Inevitably, things kick off with a prologue, this one set in 1964, when a heavily pregnant Lorraine has her contractions jump-started by a house visit. She is then rushed off to the darkest hospital in Connecticut where the premises then suffers a power cut before Lorraine undergoes childbirth by torchlight, resulting in the stillbirth of her baby. Of course, it’s a false alarm and little Judy Warren takes her first, belated breaths to lead us to the opening title and then to 1986 when she is played by Mia Tomlinson and is dating a baby-faced ex-copper (Ben Hardy). The couple have only been seeing each other for six months, but the latter has already bought an engagement ring and is ready to become a member of the Warren family and its unconventional legacy.

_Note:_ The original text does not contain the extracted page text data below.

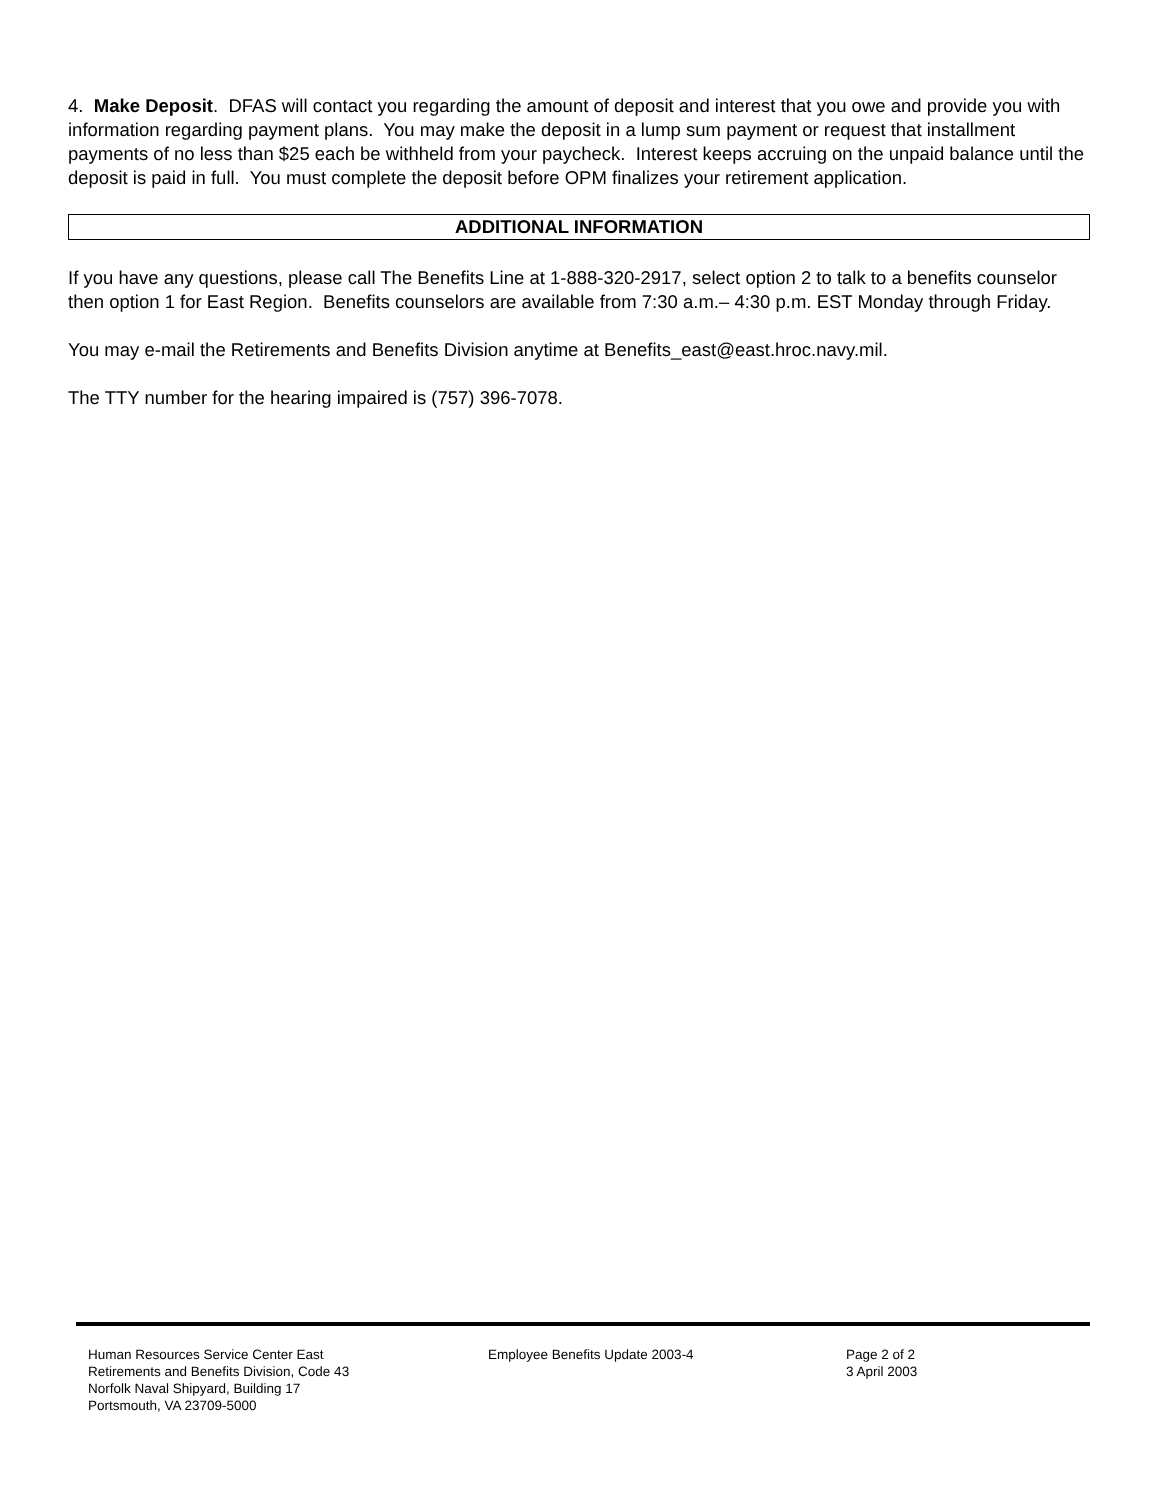4. Make Deposit. DFAS will contact you regarding the amount of deposit and interest that you owe and provide you with information regarding payment plans. You may make the deposit in a lump sum payment or request that installment payments of no less than $25 each be withheld from your paycheck. Interest keeps accruing on the unpaid balance until the deposit is paid in full. You must complete the deposit before OPM finalizes your retirement application.
ADDITIONAL INFORMATION
If you have any questions, please call The Benefits Line at 1-888-320-2917, select option 2 to talk to a benefits counselor then option 1 for East Region. Benefits counselors are available from 7:30 a.m.– 4:30 p.m. EST Monday through Friday.
You may e-mail the Retirements and Benefits Division anytime at Benefits_east@east.hroc.navy.mil.
The TTY number for the hearing impaired is (757) 396-7078.
Human Resources Service Center East
Retirements and Benefits Division, Code 43
Norfolk Naval Shipyard, Building 17
Portsmouth, VA 23709-5000
Employee Benefits Update 2003-4 Page 2 of 2
3 April 2003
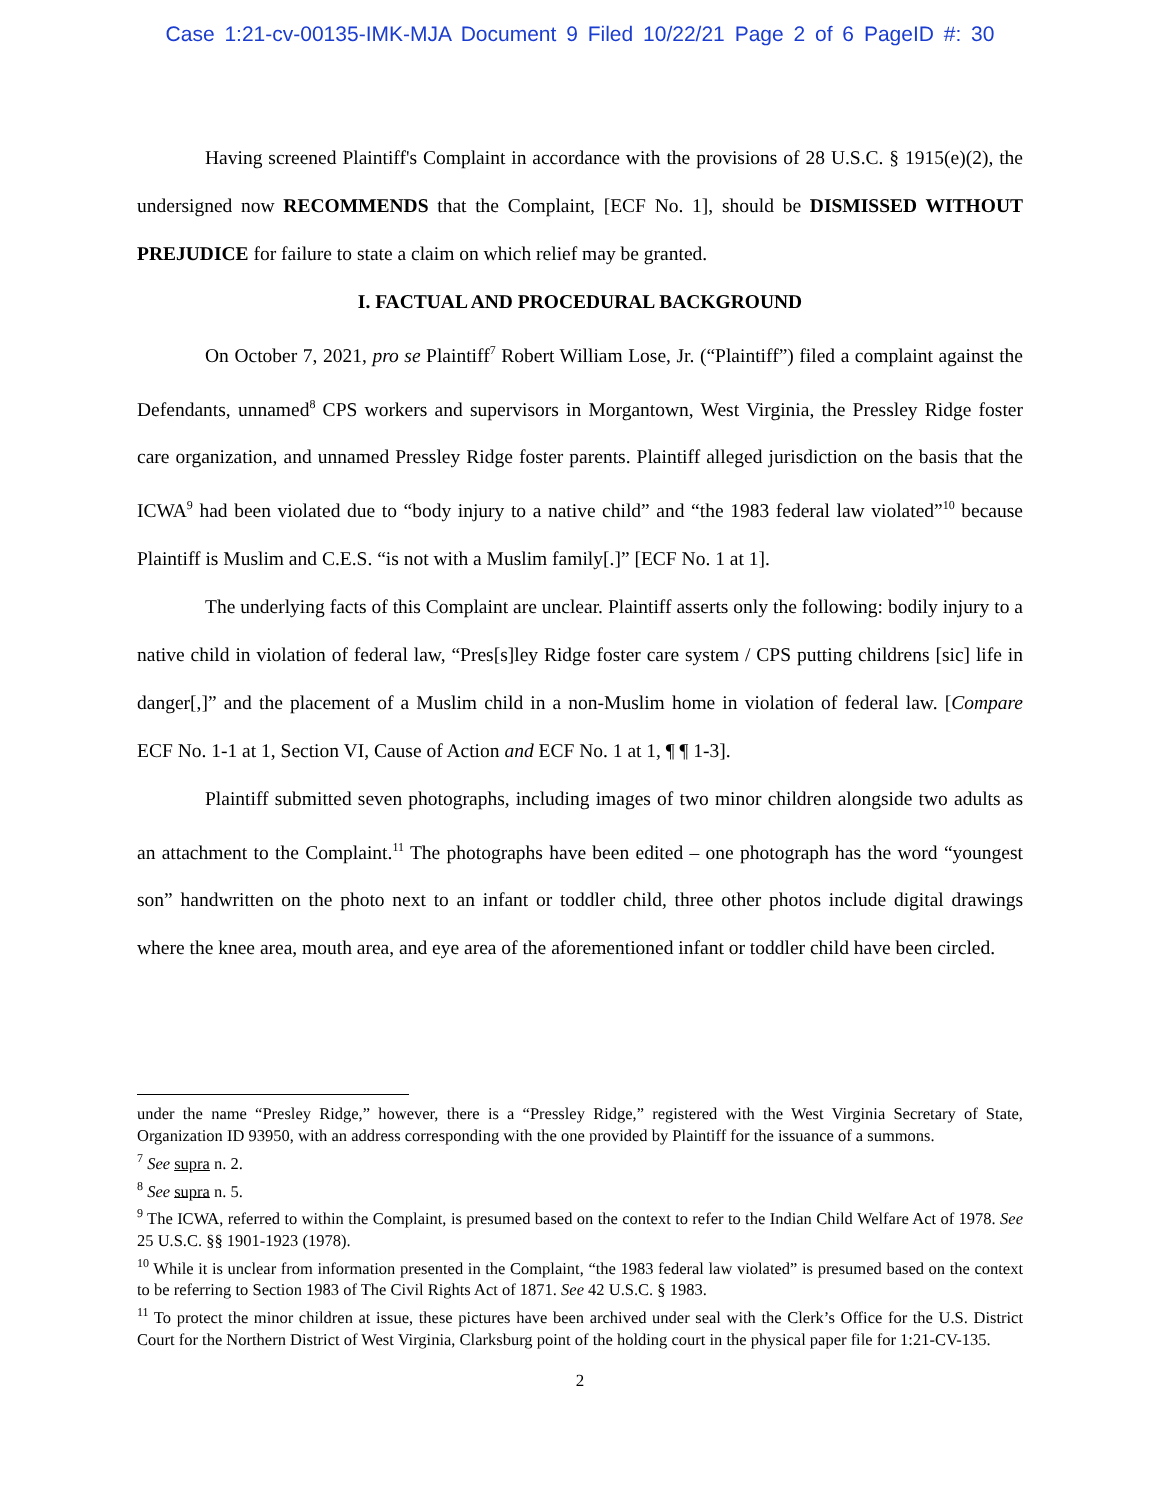Case 1:21-cv-00135-IMK-MJA Document 9 Filed 10/22/21 Page 2 of 6 PageID #: 30
Having screened Plaintiff's Complaint in accordance with the provisions of 28 U.S.C. § 1915(e)(2), the undersigned now RECOMMENDS that the Complaint, [ECF No. 1], should be DISMISSED WITHOUT PREJUDICE for failure to state a claim on which relief may be granted.
I. FACTUAL AND PROCEDURAL BACKGROUND
On October 7, 2021, pro se Plaintiff<sup>7</sup> Robert William Lose, Jr. (“Plaintiff”) filed a complaint against the Defendants, unnamed<sup>8</sup> CPS workers and supervisors in Morgantown, West Virginia, the Pressley Ridge foster care organization, and unnamed Pressley Ridge foster parents. Plaintiff alleged jurisdiction on the basis that the ICWA<sup>9</sup> had been violated due to “body injury to a native child” and “the 1983 federal law violated”<sup>10</sup> because Plaintiff is Muslim and C.E.S. “is not with a Muslim family[.]” [ECF No. 1 at 1].
The underlying facts of this Complaint are unclear. Plaintiff asserts only the following: bodily injury to a native child in violation of federal law, “Pres[s]ley Ridge foster care system / CPS putting childrens [sic] life in danger[,]” and the placement of a Muslim child in a non-Muslim home in violation of federal law. [Compare ECF No. 1-1 at 1, Section VI, Cause of Action and ECF No. 1 at 1, ¶ ¶ 1-3].
Plaintiff submitted seven photographs, including images of two minor children alongside two adults as an attachment to the Complaint.<sup>11</sup> The photographs have been edited – one photograph has the word “youngest son” handwritten on the photo next to an infant or toddler child, three other photos include digital drawings where the knee area, mouth area, and eye area of the aforementioned infant or toddler child have been circled.
under the name “Presley Ridge,” however, there is a “Pressley Ridge,” registered with the West Virginia Secretary of State, Organization ID 93950, with an address corresponding with the one provided by Plaintiff for the issuance of a summons.
<sup>7</sup> See supra n. 2.
<sup>8</sup> See supra n. 5.
<sup>9</sup> The ICWA, referred to within the Complaint, is presumed based on the context to refer to the Indian Child Welfare Act of 1978. See 25 U.S.C. §§ 1901-1923 (1978).
<sup>10</sup> While it is unclear from information presented in the Complaint, “the 1983 federal law violated” is presumed based on the context to be referring to Section 1983 of The Civil Rights Act of 1871. See 42 U.S.C. § 1983.
<sup>11</sup> To protect the minor children at issue, these pictures have been archived under seal with the Clerk’s Office for the U.S. District Court for the Northern District of West Virginia, Clarksburg point of the holding court in the physical paper file for 1:21-CV-135.
2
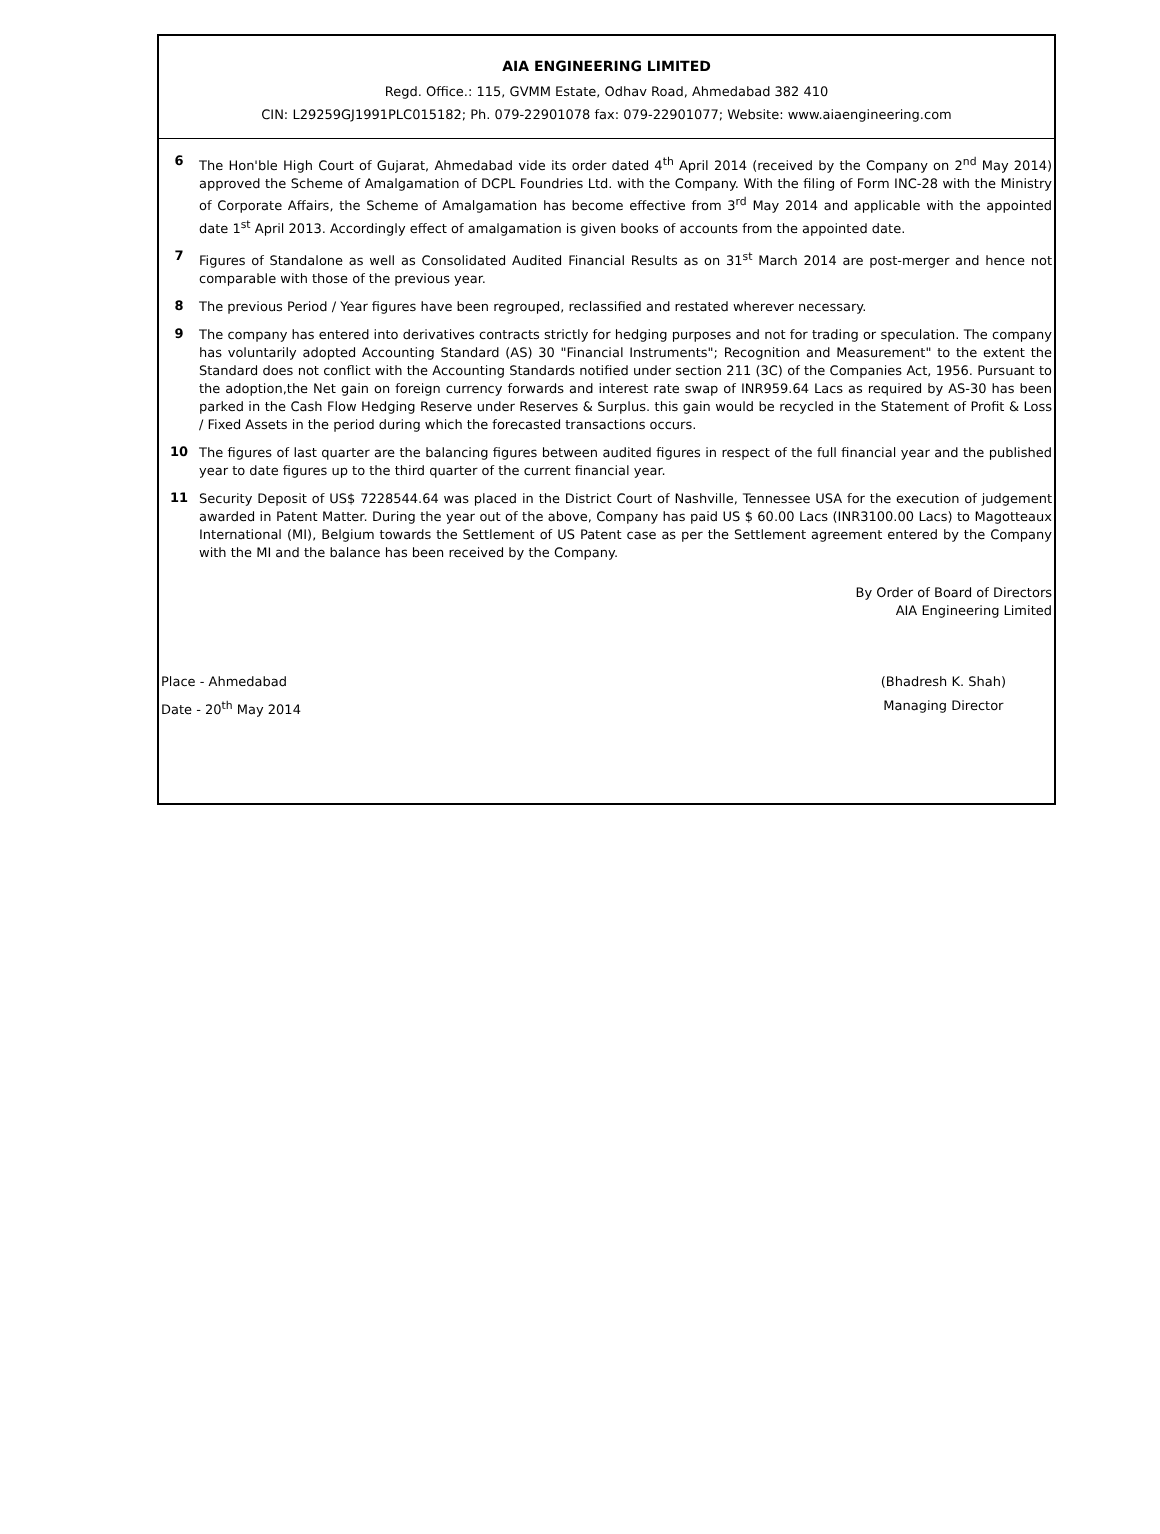AIA ENGINEERING LIMITED
Regd. Office.: 115, GVMM Estate, Odhav Road, Ahmedabad 382 410
CIN: L29259GJ1991PLC015182; Ph. 079-22901078 fax: 079-22901077; Website: www.aiaengineering.com
6
The Hon'ble High Court of Gujarat, Ahmedabad vide its order dated 4<sup>th</sup> April 2014 (received by the Company on 2<sup>nd</sup> May 2014) approved the Scheme of Amalgamation of DCPL Foundries Ltd. with the Company. With the filing of Form INC-28 with the Ministry of Corporate Affairs, the Scheme of Amalgamation has become effective from 3<sup>rd</sup> May 2014 and applicable with the appointed date 1<sup>st</sup> April 2013. Accordingly effect of amalgamation is given books of accounts from the appointed date.
7
Figures of Standalone as well as Consolidated Audited Financial Results as on 31<sup>st</sup> March 2014 are post-merger and hence not comparable with those of the previous year.
8
The previous Period / Year figures have been regrouped, reclassified and restated wherever necessary.
9
The company has entered into derivatives contracts strictly for hedging purposes and not for trading or speculation. The company has voluntarily adopted Accounting Standard (AS) 30 "Financial Instruments"; Recognition and Measurement" to the extent the Standard does not conflict with the Accounting Standards notified under section 211 (3C) of the Companies Act, 1956. Pursuant to the adoption,the Net gain on foreign currency forwards and interest rate swap of INR959.64 Lacs as required by AS-30 has been parked in the Cash Flow Hedging Reserve under Reserves & Surplus. this gain would be recycled in the Statement of Profit & Loss / Fixed Assets in the period during which the forecasted transactions occurs.
10
The figures of last quarter are the balancing figures between audited figures in respect of the full financial year and the published year to date figures up to the third quarter of the current financial year.
11
Security Deposit of US$ 7228544.64 was placed in the District Court of Nashville, Tennessee USA for the execution of judgement awarded in Patent Matter. During the year out of the above, Company has paid US $ 60.00 Lacs (INR3100.00 Lacs) to Magotteaux International (MI), Belgium towards the Settlement of US Patent case as per the Settlement agreement entered by the Company with the MI and the balance has been received by the Company.
By Order of Board of Directors
AIA Engineering Limited
Place - Ahmedabad
Date - 20<sup>th</sup> May 2014
(Bhadresh K. Shah)
Managing Director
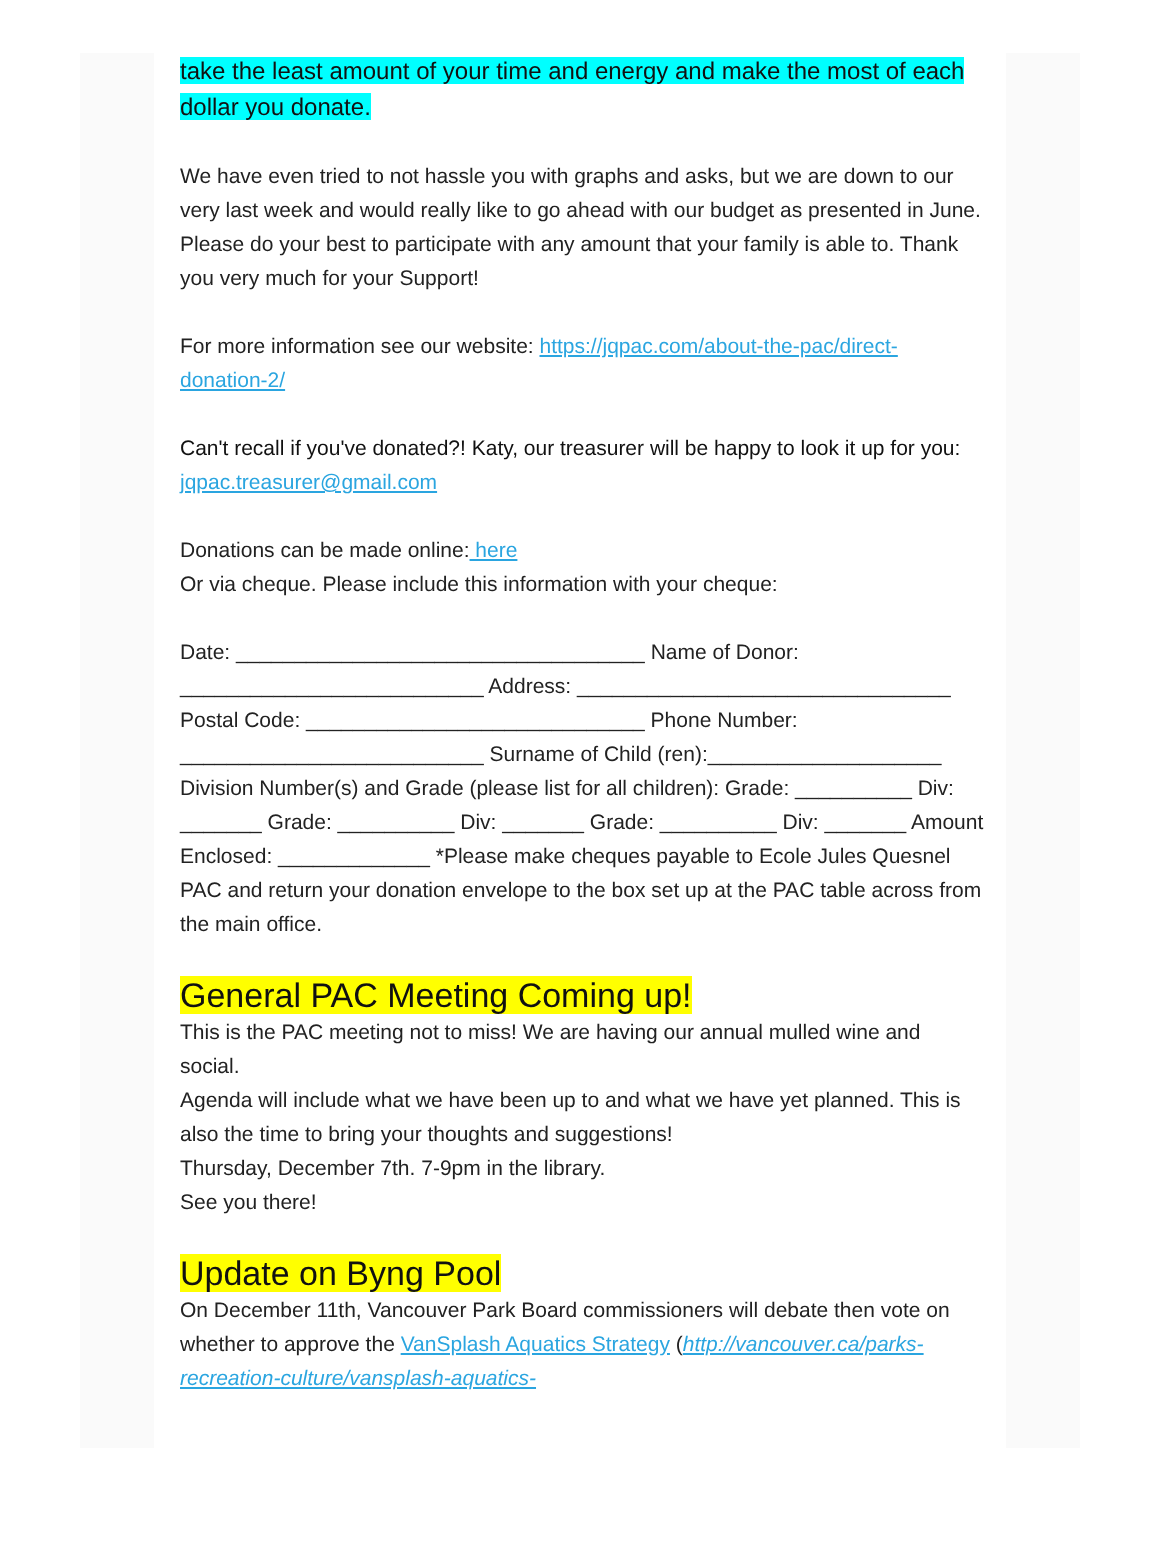take the least amount of your time and energy and make the most of each dollar you donate.
We have even tried to not hassle you with graphs and asks, but we are down to our very last week and would really like to go ahead with our budget as presented in June. Please do your best to participate with any amount that your family is able to. Thank you very much for your Support!
For more information see our website: https://jqpac.com/about-the-pac/direct-donation-2/
Can't recall if you've donated?! Katy, our treasurer will be happy to look it up for you: jqpac.treasurer@gmail.com
Donations can be made online: here
Or via cheque. Please include this information with your cheque:
Date: ___________________________________ Name of Donor: __________________________ Address: ________________________________ Postal Code: _____________________________ Phone Number: __________________________ Surname of Child (ren):____________________ Division Number(s) and Grade (please list for all children): Grade: __________ Div: _______ Grade: __________ Div: _______ Grade: __________ Div: _______ Amount Enclosed: _____________ *Please make cheques payable to Ecole Jules Quesnel PAC and return your donation envelope to the box set up at the PAC table across from the main office.
General PAC Meeting Coming up!
This is the PAC meeting not to miss! We are having our annual mulled wine and social.
Agenda will include what we have been up to and what we have yet planned. This is also the time to bring your thoughts and suggestions!
Thursday, December 7th. 7-9pm in the library.
See you there!
Update on Byng Pool
On December 11th, Vancouver Park Board commissioners will debate then vote on whether to approve the VanSplash Aquatics Strategy (http://vancouver.ca/parks-recreation-culture/vansplash-aquatics-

Michael Chaves is no stranger to the horror genre and with little new to engage his audience, he falls back on all the old tropes. And so we have the sudden unexplained apparitions, the sound of creaking doors, demonised dolls, empty rocking chairs, whisperings on the soundtrack and every cliché you can think of. All this would not be so annoying had there been anything interesting going on in the meantime. A horror film should be able to entertain even when it’s not being scary. But Last Rites consists largely of a series of scenes in which there’s a jump scare waiting at the end, and it all gets very monotonous very quickly. Chaves has also had the novel notion of lighting his scenes with single-watt light bulbs. Consequently, his characters seem to be endowed with light-sensitive night vision, although the viewer only gets to see what the director wants them to see, which is both duplicitous and infuriating. If The Conjuring: Last Rites is not the last in the series, it is categorically the most tedious. So far.
JAMES CAMERON-WILSON
Cast: Patrick Wilson, Vera Farmiga, Mia Tomlinson, Ben Hardy, Steve Coulter, Rebecca Calder, Elliot Cowan, Beau Gadsdon, Kila Lord Cassidy, John Brotherton, Shannon Kook, Peter Wight, Kate Fahy, Lili Taylor, Mackenzie Foy.
Dir Michael Chaves, Pro James Wan and Peter Safran, Screenplay Ian Goldberg, Richard Naing and David Leslie Johnson-McGoldrick, from a story by David Leslie Johnson-McGoldrick and James Wan, Ph Eli Born, Pro Des John Frankish, Ed Gregory Plotkin and Elliot Greenberg, Music Benjamin Wallfisch, Costumes Graham Churchyard, Sound Harry Cohen and Matt Wilson.
Atomic Monster/The Safran Company-Warner Bros.
135 mins. USA. 2025. UK and US Rel: 5 September 2025. Cert. 15.